Why could I not have a CSS stylesheet that looks like this?

link {
link-type: simple;
link-href: attr('uri');
}

This only addresses the question of links, but as we all know, there are
a host of behaviors in HTML that have never been disambiguated from the
markup.

We can address all the issues that have cropped as a result of
over-standardization, XML technologies that have matured at differing
paces, etc. Believe me, I would have -loved- to have Relax-NG back
twelve years ago when were thinking about XLink. I would've advocated
for making everything about XLinks into a schema-based datatype spec
that could be applied without any alteration of the pre-existing markup.

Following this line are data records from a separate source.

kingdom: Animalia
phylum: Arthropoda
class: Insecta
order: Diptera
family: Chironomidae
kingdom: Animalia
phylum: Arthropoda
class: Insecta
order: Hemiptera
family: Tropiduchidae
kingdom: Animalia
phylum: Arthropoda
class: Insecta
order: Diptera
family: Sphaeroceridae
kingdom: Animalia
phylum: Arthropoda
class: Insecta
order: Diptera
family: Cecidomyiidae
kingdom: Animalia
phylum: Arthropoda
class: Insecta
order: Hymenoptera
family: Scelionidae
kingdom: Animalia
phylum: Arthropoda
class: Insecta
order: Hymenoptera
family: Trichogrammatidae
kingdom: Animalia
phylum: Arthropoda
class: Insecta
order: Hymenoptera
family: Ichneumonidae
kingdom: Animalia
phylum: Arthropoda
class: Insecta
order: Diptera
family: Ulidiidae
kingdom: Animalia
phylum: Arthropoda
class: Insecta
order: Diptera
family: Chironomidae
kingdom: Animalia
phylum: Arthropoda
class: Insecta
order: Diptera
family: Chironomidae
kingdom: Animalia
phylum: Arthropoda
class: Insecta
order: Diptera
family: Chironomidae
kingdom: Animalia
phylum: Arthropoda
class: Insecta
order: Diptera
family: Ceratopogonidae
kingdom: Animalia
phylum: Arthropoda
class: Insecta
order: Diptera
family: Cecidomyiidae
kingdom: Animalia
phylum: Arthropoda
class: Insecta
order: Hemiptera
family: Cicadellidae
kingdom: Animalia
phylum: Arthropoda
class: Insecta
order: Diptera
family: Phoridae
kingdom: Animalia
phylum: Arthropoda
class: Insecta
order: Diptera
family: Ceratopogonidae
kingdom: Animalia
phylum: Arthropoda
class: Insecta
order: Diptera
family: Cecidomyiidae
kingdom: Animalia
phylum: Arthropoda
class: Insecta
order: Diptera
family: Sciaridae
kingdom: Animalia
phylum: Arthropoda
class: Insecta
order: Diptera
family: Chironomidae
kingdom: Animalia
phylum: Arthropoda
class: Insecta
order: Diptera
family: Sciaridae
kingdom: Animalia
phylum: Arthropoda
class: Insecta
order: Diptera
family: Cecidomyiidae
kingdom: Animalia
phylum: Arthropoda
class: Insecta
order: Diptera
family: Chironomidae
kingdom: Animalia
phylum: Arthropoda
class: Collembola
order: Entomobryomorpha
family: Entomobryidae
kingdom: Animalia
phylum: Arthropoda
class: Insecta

However, something everybody seems to be forgetting is that XML modules
are almost entirely optional. The XML spec requires very little
compliance with anything beyond the basics. You don't -need- to use DOM.
You don't -need- to use XSD. 

So, if what we're -really- talking about is "XML vs the Web", the first
place we need to start is not in tearing down all the old cruft, but in
figuring out what needs to be done to existing web technologies to make
XML on the Web workable, with a mindset to compatibility. 

I'd never argue, for instance, that we rend all the native behaviors out
of HTML -- it should still display those things natively. But if we
modified CSS to allow it to do everything HTML does natively, -and- to
override native behaviors, then we could have webpages made out of any
markup language people like. 

Imagine being able to apply web technologies to all the XML that largely
exists behind corporate walls -- ATA 2100 and the five billion documents
that Lexis-Nexis has, etc. 

I think that if we actually go back to basics (separating content from
behavior), we can come up with simple, elegant solutions that will make
XML on the web a reality without breaking any of the old stuff...crufty
or not.

And for my money, actually being able to display any markup I like with
all the power of HTML and its related technologies would be a grand
start that requires very little work, comparative to some of the
thornier issues I've seen bandied about the last week or two.